| HN Mirror

Y	Hacker News new \| ask \| show \| jobs

by unhammer 3692 days ago

I don't think you're strawmanning in general, there have been a lot of symbolic AI people who scoffed at any mention of statistics or real-world data, but it's not the case that you have to eschew all empiricism just because you use rules.

See e.g. http://visl.sdu.dk/~eckhard/pdf/TIL2006.pdf which gets 99% on POS and 96% on syntax function assignment – Constraint Grammar parsers are the state of the art of rule-based systems, and the well-developed ones beat statistical systems. CG's are also multitaggers – they don't assume a word has to have only one reading, it might actually be ambiguous, and in that case it shouldn't be further disambiguated (that's why they use F-scores instead of plain "accuracy").

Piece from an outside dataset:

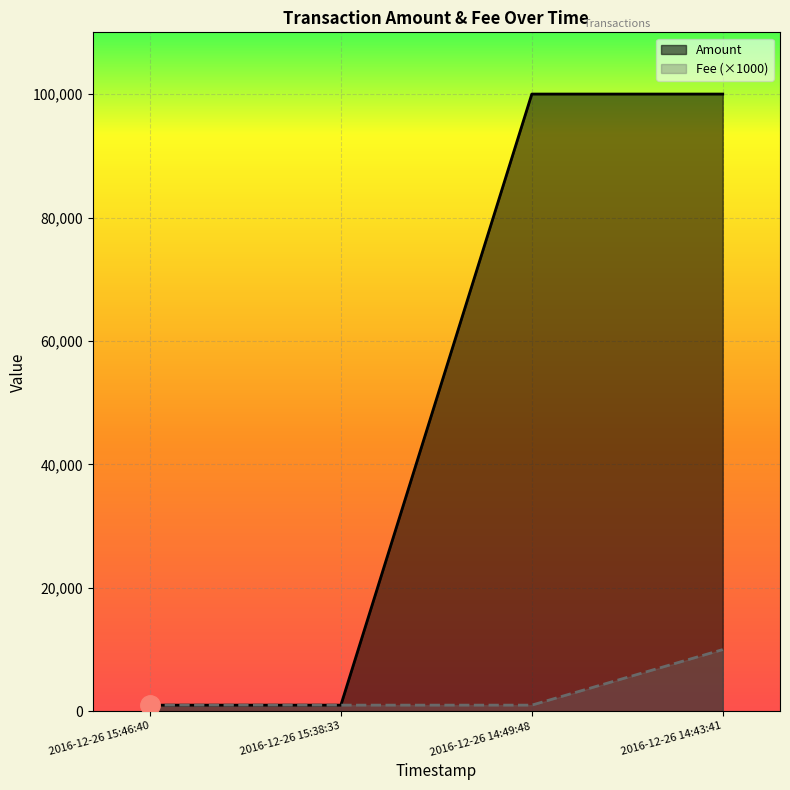

What are all the series names shown in the legend?

Amount, Fee (×1000)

CG's also require manual work, so it's not like you can download a corpus an unsupervisedly learn everything; but on the other hand, for what languages in the world do you have a large enough data set to unsupervisedly learn a good model? And for what training methods can you even get good models from unlabeled data? The set of languages for which there are large annotated corpora (especially treebanks) is even smaller … So CG's are also heavily used for lesser-resourced languages (typically in combination with finite state transducers for morphological analysis), where the lack of training data means it's a lot more cost-effective to write rules (and turn existing dictionaries into machine-readable FST's) than it is to create annotated training data (which would often involve OCR-ing texts, introducing yet another error source). CG writers still tend to have a very empirical mindset – no toy sentences like "put the cone on the block", but continual testing on any real-world text they can get their hands on.